### WHAT YOU SHOULD DO
Your copy should match the entries below exactly, apart from the images.

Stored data
*-*-*

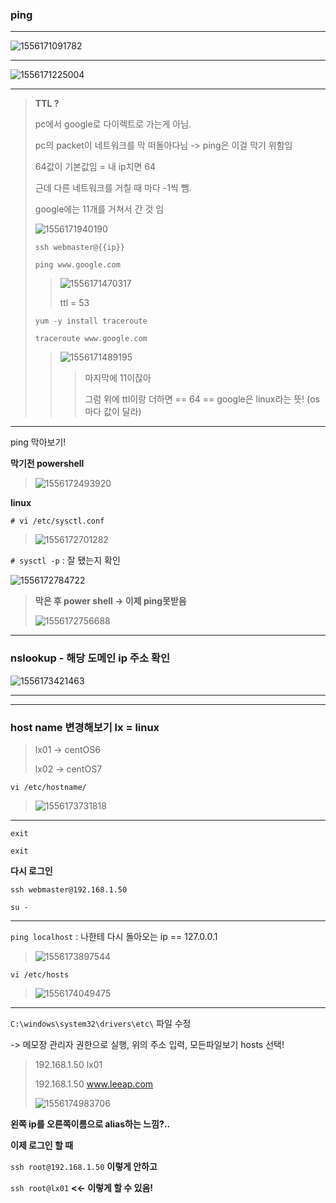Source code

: ### ping

---

![1556171091782](assets/1556171091782.png)

---

![1556171225004](assets/1556171225004.png)

---

> **TTL ?**
>
> pc에서 google로 다이렉트로 가는게 아님.
>
> pc의 packet이 네트워크를 막 떠돌아다님  -> ping은 이걸 막기 위함임
>
> 64값이 기본값임 = 내 ip치면 64
>
> 근데 다른 네트워크를 거칠 때 마다 -1씩 뺌.
>
> google에는 11개를 거쳐서 간 것 임
>
> ![1556171940190](assets/1556171940190.png)
>
> `ssh webmaster@{{ip}}`
>
> `ping www.google.com`
>
> > ![1556171470317](assets/1556171470317.png)
> >
> > ttl = 53
>
> `yum -y install traceroute`
>
> `traceroute www.google.com`
>
> >![1556171489195](assets/1556171489195.png)
> >
> >> 마지막에 11이잖아
> >>
> >> 그럼 위에 ttl이랑 더하면 == 64 == google은 linux라는 뜻! (os마다 값이 달라)

----

ping 막아보기!

**막기전 powershell**

> ![1556172493920](assets/1556172493920.png)

**linux**

`# vi /etc/sysctl.conf`

> ![1556172701282](assets/1556172701282.png)

`# sysctl -p`    : 잘 됐는지 확인

![1556172784722](assets/1556172784722.png)

> **막은 후 power shell  -> 이제 ping못받음**
>
> ![1556172756688](assets/1556172756688.png)



---

### nslookup - 해당 도메인 ip 주소 확인

![1556173421463](assets/1556173421463.png)

---





---

### **host name 변경해보기**  lx = linux

> lx01 -> centOS6
>
> lx02 -> centOS7

`vi /etc/hostname/`

>![1556173731818](assets/1556173731818.png)

---

`exit`

`exit`

**다시 로그인**

`ssh webmaster@192.168.1.50`

`su -`

---

`ping localhost`   :  나한테 다시 돌아오는 ip  == 127.0.0.1

> ![1556173897544](../../../../cafe24%20%EC%88%98%EC%97%85/0%20%ED%95%84%EA%B8%B0/week01/day04/assets/1556173897544.png)



`vi /etc/hosts`

> ![1556174049475](assets/1556174049475.png)



---



`C:\windows\system32\drivers\etc\` 파일 수정

-> 메모장 관리자 권한으로 실행, 위의 주소 입력, 모든파일보기 hosts 선택!

> 192.168.1.50 lx01 
>
> 192.168.1.50 www.leeap.com 
>
> ![1556174983706](assets/1556174983706.png)

**왼쪽 ip를 오른쪽이름으로 alias하는 느낌?..**

**이제 로그인 할 때** 

`ssh root@192.168.1.50` **이렇게 안하고**

`ssh root@lx01` **<<- 이렇게 할 수 있음!**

*-*-*

### SOLUTION TO THIS EXERCISE
Source code

: ### ping

---

![1556171091782](assets/1556171091782.png)

---

![1556171225004](assets/1556171225004.png)

---

> **TTL ?**
>
> pc에서 google로 다이렉트로 가는게 아님.
>
> pc의 packet이 네트워크를 막 떠돌아다님  -> ping은 이걸 막기 위함임
>
> 64값이 기본값임 = 내 ip치면 64
>
> 근데 다른 네트워크를 거칠 때 마다 -1씩 뺌.
>
> google에는 11개를 거쳐서 간 것 임
>
> ![1556171940190](assets/1556171940190.png)
>
> `ssh webmaster@{{ip}}`
>
> `ping www.google.com`
>
> > ![1556171470317](assets/1556171470317.png)
> >
> > ttl = 53
>
> `yum -y install traceroute`
>
> `traceroute www.google.com`
>
> >![1556171489195](assets/1556171489195.png)
> >
> >> 마지막에 11이잖아
> >>
> >> 그럼 위에 ttl이랑 더하면 == 64 == google은 linux라는 뜻! (os마다 값이 달라)

----

ping 막아보기!

**막기전 powershell**

> ![1556172493920](assets/1556172493920.png)

**linux**

`# vi /etc/sysctl.conf`

> ![1556172701282](assets/1556172701282.png)

`# sysctl -p`    : 잘 됐는지 확인

![1556172784722](assets/1556172784722.png)

> **막은 후 power shell  -> 이제 ping못받음**
>
> ![1556172756688](assets/1556172756688.png)



---

### nslookup - 해당 도메인 ip 주소 확인

![1556173421463](assets/1556173421463.png)

---





---

### **host name 변경해보기**  lx = linux

> lx01 -> centOS6
>
> lx02 -> centOS7

`vi /etc/hostname/`

>![1556173731818](assets/1556173731818.png)

---

`exit`

`exit`

**다시 로그인**

`ssh webmaster@192.168.1.50`

`su -`

---

`ping localhost`   :  나한테 다시 돌아오는 ip  == 127.0.0.1

> ![1556173897544](../../../../cafe24%20%EC%88%98%EC%97%85/0%20%ED%95%84%EA%B8%B0/week01/day04/assets/1556173897544.png)



`vi /etc/hosts`

> ![1556174049475](assets/1556174049475.png)



---



`C:\windows\system32\drivers\etc\` 파일 수정

-> 메모장 관리자 권한으로 실행, 위의 주소 입력, 모든파일보기 hosts 선택!

> 192.168.1.50 lx01 
>
> 192.168.1.50 www.leeap.com 
>
> ![1556174983706](assets/1556174983706.png)

**왼쪽 ip를 오른쪽이름으로 alias하는 느낌?..**

**이제 로그인 할 때** 

`ssh root@192.168.1.50` **이렇게 안하고**

`ssh root@lx01` **<<- 이렇게 할 수 있음!**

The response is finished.